Çin’den Türkiye’ye Ekonomik Tehdit
02 Mart 2019

Çin’den Türkiye’ye Ekonomik Tehdit

Reuters, Deutsche Welle

Köklü Değişim Medya

Komünist Çin yönetimi, Türkiye’nin Doğu Türkistan’daki zulmü eleştirmesi üzerine ekonomik tehditte bulundu. Taklid ürünleriyle tanınan Çin, siyasi tehdit üslubunda ABD’nin izinden gidiyor. Hatırlanacağı üzere Papaz Brunson davasında, Türkiye ekonomik tehditlere maruz kalmış, Trump bir konuşmasında ‘Onu bırakmalısınız’ dedim. Daha sonra ‘Onu bıraksanız iyi olur’ dedim ve onu bıraktılar açıklamasında bulunmuştu. Türkiye’nin Kuzey Suriye’deki PYD/PKK terör örgütüne operasyon kararı alması üzerine Trump, “Kürtleri vurursa Türkiye’yi ekonomik olarak mahvedeceğiz” tehdidini tekrarlamış ve operasyondan vazgeçilmişti. ABD, Çin ve Rusya, Türkiye ile ilişkilerde sık sık bu tehditleri siyasi enstrüman olarak kullanmayı alışkanlık haline getirdi.

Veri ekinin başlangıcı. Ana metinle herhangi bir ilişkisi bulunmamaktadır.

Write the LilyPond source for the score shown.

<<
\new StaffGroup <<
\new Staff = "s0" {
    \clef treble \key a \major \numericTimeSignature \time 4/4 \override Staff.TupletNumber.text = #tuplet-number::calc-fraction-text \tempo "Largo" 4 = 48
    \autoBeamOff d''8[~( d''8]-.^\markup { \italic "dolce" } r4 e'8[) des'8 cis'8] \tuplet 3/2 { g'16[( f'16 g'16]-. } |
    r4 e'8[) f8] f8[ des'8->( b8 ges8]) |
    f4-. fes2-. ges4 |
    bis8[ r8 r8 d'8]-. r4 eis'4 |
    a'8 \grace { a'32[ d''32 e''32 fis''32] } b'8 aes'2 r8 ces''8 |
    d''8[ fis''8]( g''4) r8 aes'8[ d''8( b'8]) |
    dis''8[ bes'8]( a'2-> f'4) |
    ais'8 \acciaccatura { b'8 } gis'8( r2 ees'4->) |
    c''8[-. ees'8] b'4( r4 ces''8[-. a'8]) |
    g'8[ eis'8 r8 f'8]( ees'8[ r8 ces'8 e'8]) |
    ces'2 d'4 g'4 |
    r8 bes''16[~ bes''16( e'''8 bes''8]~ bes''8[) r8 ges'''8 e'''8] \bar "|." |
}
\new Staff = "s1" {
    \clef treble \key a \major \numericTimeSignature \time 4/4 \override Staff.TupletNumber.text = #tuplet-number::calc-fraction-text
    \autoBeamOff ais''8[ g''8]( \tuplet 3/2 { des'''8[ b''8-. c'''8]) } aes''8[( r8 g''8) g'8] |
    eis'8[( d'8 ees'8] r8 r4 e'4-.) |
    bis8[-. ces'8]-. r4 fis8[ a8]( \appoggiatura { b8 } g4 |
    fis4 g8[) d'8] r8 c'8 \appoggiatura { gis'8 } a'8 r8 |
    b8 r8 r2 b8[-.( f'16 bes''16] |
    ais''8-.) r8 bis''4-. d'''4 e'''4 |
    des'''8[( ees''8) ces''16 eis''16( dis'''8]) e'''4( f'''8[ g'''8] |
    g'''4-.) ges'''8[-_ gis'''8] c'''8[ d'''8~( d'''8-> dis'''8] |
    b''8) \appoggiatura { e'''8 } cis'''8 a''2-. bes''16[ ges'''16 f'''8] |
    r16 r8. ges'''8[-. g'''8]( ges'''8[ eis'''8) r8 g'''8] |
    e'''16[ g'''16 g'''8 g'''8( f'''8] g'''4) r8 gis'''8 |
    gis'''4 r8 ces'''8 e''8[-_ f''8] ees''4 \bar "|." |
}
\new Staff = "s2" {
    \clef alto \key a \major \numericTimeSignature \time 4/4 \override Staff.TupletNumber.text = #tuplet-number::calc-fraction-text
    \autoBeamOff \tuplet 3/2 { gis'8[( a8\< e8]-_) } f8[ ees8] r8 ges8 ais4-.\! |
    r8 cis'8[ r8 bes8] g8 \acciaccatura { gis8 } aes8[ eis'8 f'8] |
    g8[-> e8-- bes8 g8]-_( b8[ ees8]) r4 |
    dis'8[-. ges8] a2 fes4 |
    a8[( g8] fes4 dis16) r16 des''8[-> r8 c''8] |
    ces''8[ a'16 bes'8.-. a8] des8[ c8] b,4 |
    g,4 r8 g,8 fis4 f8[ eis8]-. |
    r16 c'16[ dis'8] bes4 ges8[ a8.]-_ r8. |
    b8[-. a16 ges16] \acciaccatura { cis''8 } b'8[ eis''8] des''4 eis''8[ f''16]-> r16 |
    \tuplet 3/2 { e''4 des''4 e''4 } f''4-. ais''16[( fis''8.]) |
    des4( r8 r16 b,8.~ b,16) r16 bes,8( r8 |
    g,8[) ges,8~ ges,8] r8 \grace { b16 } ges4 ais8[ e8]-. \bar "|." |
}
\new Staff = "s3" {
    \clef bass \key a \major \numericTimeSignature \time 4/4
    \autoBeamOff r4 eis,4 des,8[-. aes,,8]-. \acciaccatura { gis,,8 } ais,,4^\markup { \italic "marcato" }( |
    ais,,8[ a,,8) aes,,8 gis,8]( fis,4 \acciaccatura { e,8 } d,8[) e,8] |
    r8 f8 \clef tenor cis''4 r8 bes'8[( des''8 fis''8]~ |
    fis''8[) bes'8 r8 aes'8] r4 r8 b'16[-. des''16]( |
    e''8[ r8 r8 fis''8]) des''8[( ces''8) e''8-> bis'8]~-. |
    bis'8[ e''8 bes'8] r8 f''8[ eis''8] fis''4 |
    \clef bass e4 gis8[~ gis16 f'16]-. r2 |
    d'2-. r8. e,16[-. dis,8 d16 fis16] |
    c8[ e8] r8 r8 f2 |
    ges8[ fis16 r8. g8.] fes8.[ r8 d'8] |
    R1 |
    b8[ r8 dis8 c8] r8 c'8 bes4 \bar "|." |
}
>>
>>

Çin'in Ankara Büyükelçisi, Türkiye'nin Pekin'in Müslüman Uygur Türklerine yönelik politikasına dair söylemlerinin ekonomik ilişkilerin geleceğini tehlikeye atabileceği tehdidinde bulundu.

Büyükelçi Deng Li, Reuters haber ajansına verdiği röportajda Çinli şirketlerin nükleer enerji de dahil olmak üzere Türkiye'deki enerji ve altyapı sektörlerinde yatırımlar planladığını hatırlatarak, "Dostlar arasında anlaşmazlıklar veya yanlış anlaşılmalar olabilir ancak bunları diyalog yoluyla çözmeliyiz. Dostunuzu sürekli kamuoyu önünde eleştirmek yapıcı bir yaklaşım değil" diyerek uyardı.

Deng, yapıcı olmayan bir yöntemin karşılıklı güveni sarsacağını ve bunun da ekonomik ve ticari ilişkilere yansıyacağını vurguladı.

Çinli Şirketler Yatırım Fırsatı Arıyor

Geçen yıl Türkiye'deki e-ticaret sitesi Trendyol'u satın alan Çin'in dünya çapındaki e-ticaret şirketi Alibaba'nın yanısıra, çok sayıda Çinli şirketin Türk Lirası'ndaki değer kaybının yarattığı fırsattan yararlanmak için Türkiye'de yatırım görüşmeleri yaptığı belirtiliyor.

Türkiye’nin Yumuşak Karnı: Ekonomi

Devletlerarası arenada Türkiye’nin yumuşak karnının ekonomik zafiyet olduğu, Trump’ın tehditleriyle iyiden iye ifşa olması, Türkiye ile sorunu olan devletlerin bu yola başvurmasının yolunu açtı. Reel politik ve konjonktür terimlerinin bolca kullanılması, ekonomik tehditler karşısında düşülen durumun maskelenmesine yönelik enstrümanlar olarak göze çarpıyor. ABD, Çin ve Rusya, Türkiye ile ilişkilerde sık sık bu tehditlere başvuruyor.

Büyükelçi Deng, Çin Endüstri ve Ticaret Bankası'nın 2015'te Tekstilbank'ı satın almasının ardından bugün birçok Çin bankasının Türkiye'de yatırım düşündüğünü kaydetti. Yıllık 50 milyar dolardan fazla cari açık veren Türkiye'nin Çin'e karşı dış ticaret açığı da 17 milyar dolar civarında.

Ekonomik ilişkilerin gelişmesi için diplomatik ve siyasi ilişkileri korumak gerektiğini belirten Büyükelçi Deng, bunu Dışişleri Bakanı Mevlüt Çavuşoğlu'na da aktardığını belirtti.

BM'de Çin'e Doğu Türkistan Tepkisi

Çavuşoğlu, Salı günü Birleşmiş Milletler (BM) İnsan Hakları Konseyi oturumunda yaptığı konuşmada, Çin'in Uygur Türkleri ile diğer Müslüman azınlıklara yönelik hak ihlallerinin ciddi endişe kaynağı olduğunu ifade etmişti.

Çavuşoğlu, Çin'den, dini özgürlükler ve kültürel kimliklerin korunması başta olmak üzere evrensel insan haklarına saygı duymasını beklediklerini söylemişti.